The Briles way of attacking Cover 3 is to run 4 Verticals.

The beauty of 4 verticals is the defense has 3 deep defenders against 4 deep threats. This blows the top off of the Cover 3, but requires the offensive line to provide protection Illinois has not shown this season. The other option is to attack it on the sidelines with levels.

This is a play that allows Crouch to read the OLB quickly and make a quick decision with the ball. This allows the OL to slide block, simplifying assignments in pass protection.

While pass protecting, Illinois has to do a great job against the 5 technique tackles. In the pass rush, they have responsibility to contain the QB and form the pocket. This allows blitzing to come straight up the middle and apply pressure directly to the QBs face. The Illini OTs therefore are going to be exposed in 1:1 situations, and slide pass pro should help them.

What does it mean?

Nebraska holds a reasonably large talent advantage. Nebraska holds a decided experience advantage. Nebraska is schematically strong on defense, and it is going to give Illinois fits. The defense though was recruited for the Mark Banker single gap scheme vs. the Bob Diaco 2 gap scheme. Danny Langsdorf is still calling plays on offense, and with Tanner Lee at quarterback Illinois will have a chance.

For Illinois to Win:

Illinois has to win the field position game, and force a couple of turnovers. And they need to do it early. Illinois only has a legitimate shot at winning this game if they are playing with a lead, similar to the Western Kentucky game. If they fall behind, it will be a slow strangulation.

For Nebraska to Win:

Tanner Lee needs to play within himself, and Danny Langsdorf needs to call a game to protect him. If Nebraska commits to the run game similar to the 2nd half of the Rutgers game, Illinois will wear down. If Langsdorf continues playcalling similar to the Northern Illinois and 1st half of Rutgers, they will play Illinois right into this game.

Illinois +6.5

Typically, players rally around a coach who might get fired. Then, with the first sign of trouble, they fold. Last week was the chance for Nebraska to hang it up on the season, but they rallied and put Rutgers away. The 2nd half of the Rutgers game is the game plan for Nebraska to win this season, and Langsdorf looked ready to execute it. I hate this, but I think the Cornhuskers are going to get their act together and pound the rock. I'll take Nebraska to cover.

YTD Against the Spread:

1-2-0

Comments

illiniranger on September 27 @ 12:09 PM CDT

if we can score 27 points we will win the game. I do not think we will score 27 points.

CraigG on September 27 @ 02:29 PM CDT

Agree. Unless Tanner Lee throws three pick 6's, Illinois is not scoring 27 against Nebraska.

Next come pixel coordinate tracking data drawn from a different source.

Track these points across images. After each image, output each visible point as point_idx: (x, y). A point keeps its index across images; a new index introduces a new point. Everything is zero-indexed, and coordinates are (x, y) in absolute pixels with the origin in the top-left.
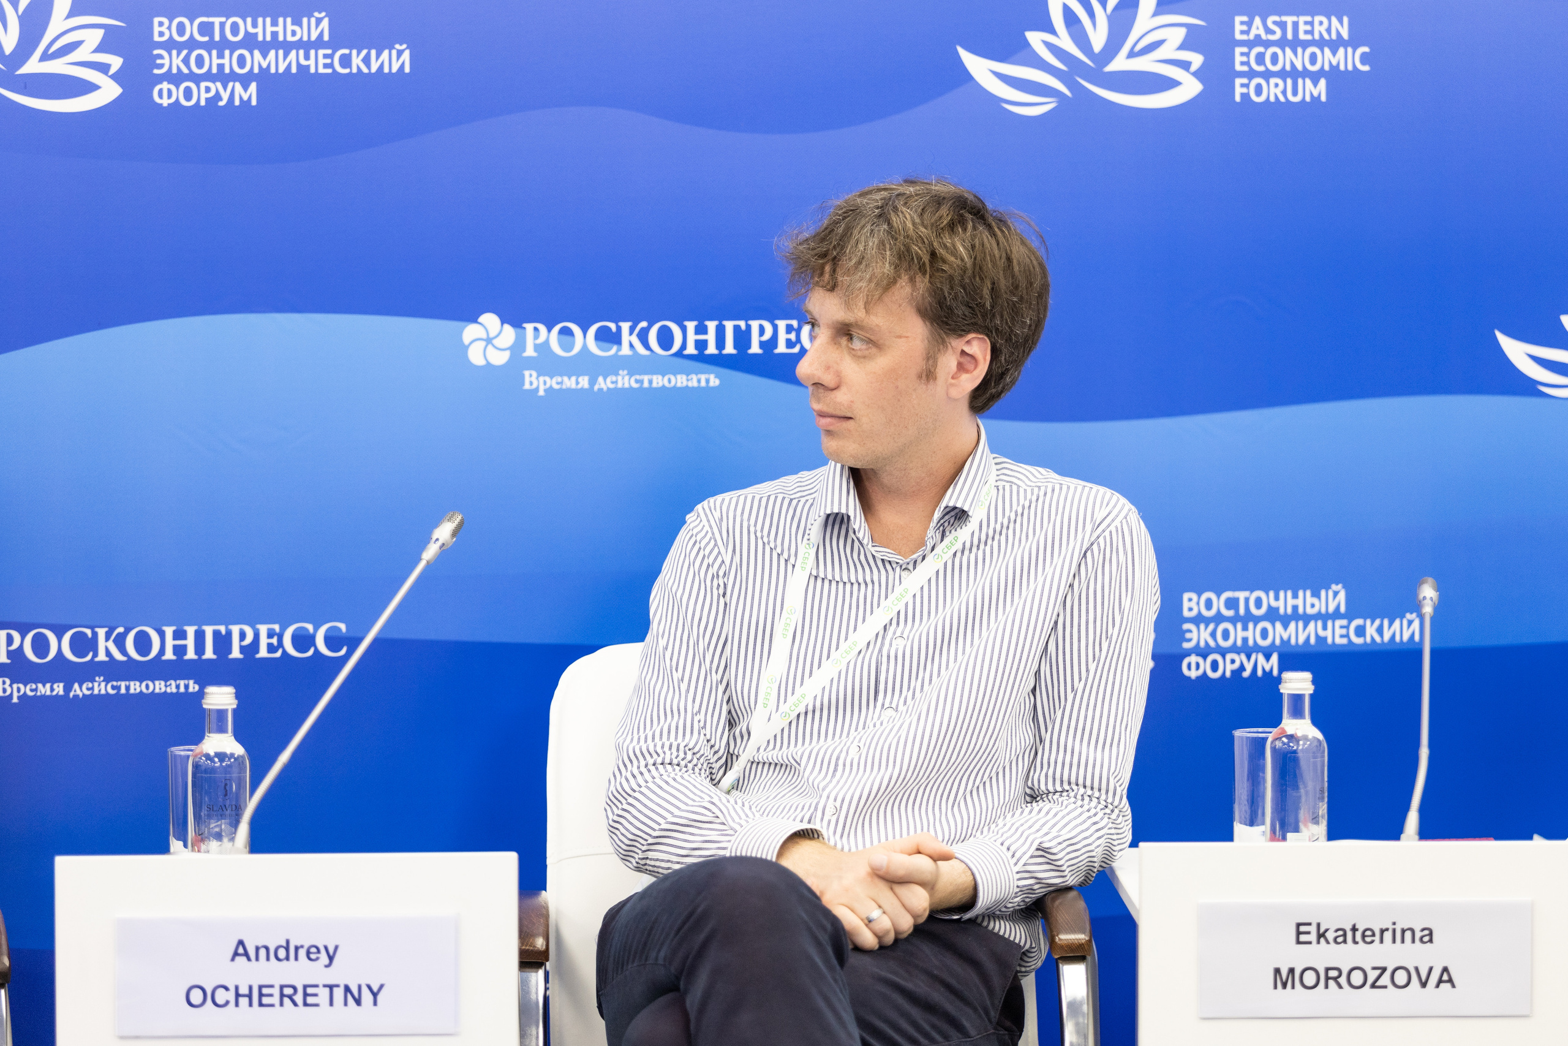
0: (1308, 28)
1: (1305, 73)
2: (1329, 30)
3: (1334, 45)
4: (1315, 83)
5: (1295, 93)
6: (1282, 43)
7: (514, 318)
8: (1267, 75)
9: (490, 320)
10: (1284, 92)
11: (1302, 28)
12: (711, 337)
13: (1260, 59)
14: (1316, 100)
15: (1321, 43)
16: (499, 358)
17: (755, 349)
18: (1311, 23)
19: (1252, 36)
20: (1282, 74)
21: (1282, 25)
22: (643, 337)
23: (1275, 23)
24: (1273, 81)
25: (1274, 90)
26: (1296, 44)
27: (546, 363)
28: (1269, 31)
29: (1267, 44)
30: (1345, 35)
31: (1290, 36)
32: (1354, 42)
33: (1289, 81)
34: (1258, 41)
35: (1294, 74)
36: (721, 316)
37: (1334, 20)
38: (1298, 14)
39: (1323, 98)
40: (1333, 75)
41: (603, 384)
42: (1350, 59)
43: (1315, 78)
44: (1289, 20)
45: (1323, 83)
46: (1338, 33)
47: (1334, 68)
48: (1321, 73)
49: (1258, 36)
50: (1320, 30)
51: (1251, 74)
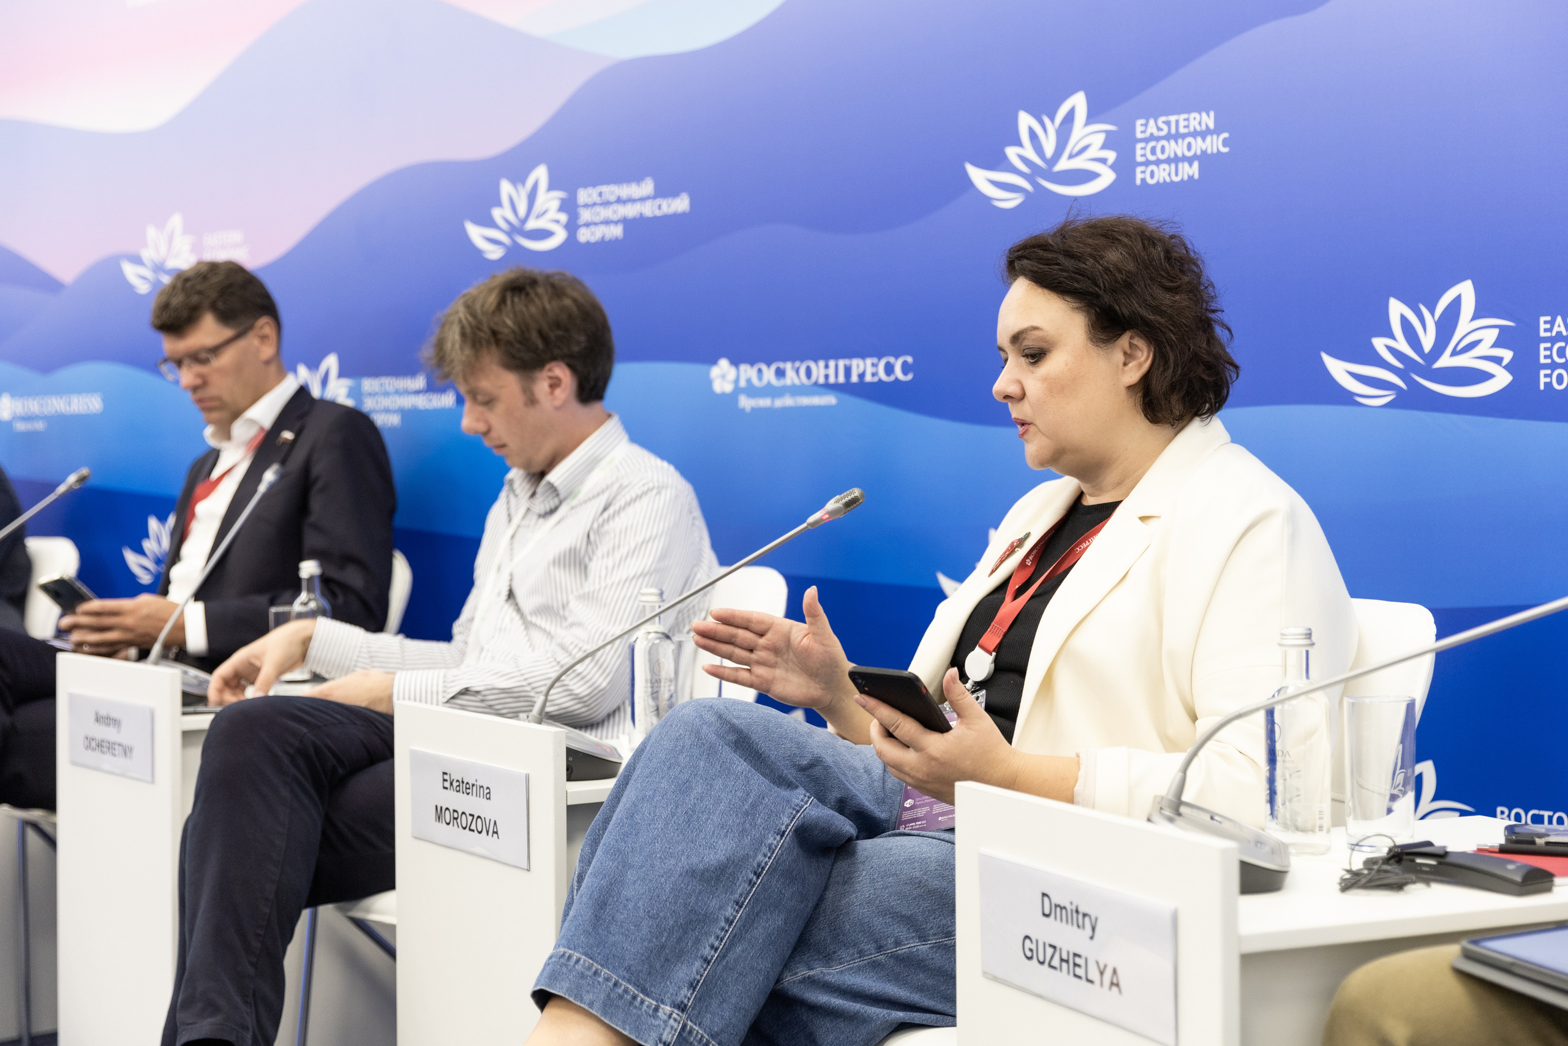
0: (1186, 123)
1: (1184, 159)
2: (1200, 123)
3: (1204, 134)
4: (1191, 165)
5: (1177, 174)
6: (1168, 137)
7: (735, 362)
8: (1158, 162)
9: (724, 363)
10: (1169, 175)
11: (1182, 123)
12: (831, 371)
13: (1153, 151)
14: (1191, 178)
15: (1195, 134)
16: (728, 388)
17: (854, 379)
18: (1187, 120)
19: (1147, 134)
20: (1168, 161)
21: (1168, 123)
22: (797, 371)
23: (1163, 122)
24: (1163, 166)
25: (1162, 174)
26: (1177, 137)
27: (751, 391)
28: (1159, 129)
29: (1158, 139)
30: (1212, 126)
31: (1173, 131)
32: (1217, 131)
33: (1173, 166)
34: (1152, 138)
35: (1176, 160)
36: (837, 357)
37: (1204, 115)
38: (1179, 113)
39: (1196, 176)
40: (1204, 158)
41: (779, 403)
42: (1215, 144)
43: (1190, 161)
44: (1173, 119)
45: (1196, 164)
46: (1207, 126)
47: (1204, 152)
48: (1195, 157)
49: (1152, 134)
50: (1194, 124)
51: (1147, 163)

uilaw71 on September 27 @ 02:53 PM CDT

There is one and only one way we break out on top, and that's by starting JG Jr. Regrettably, that does not seem to be in the cards. So I have to go in this instance with Craig.

BTW - glad we're back on football. Don't come here, or anywhere, for hockey.

neale stoner on September 28 @ 09:13 AM CDT

The dry humor is appreciated. Slow strangulation unfortunately sounds right.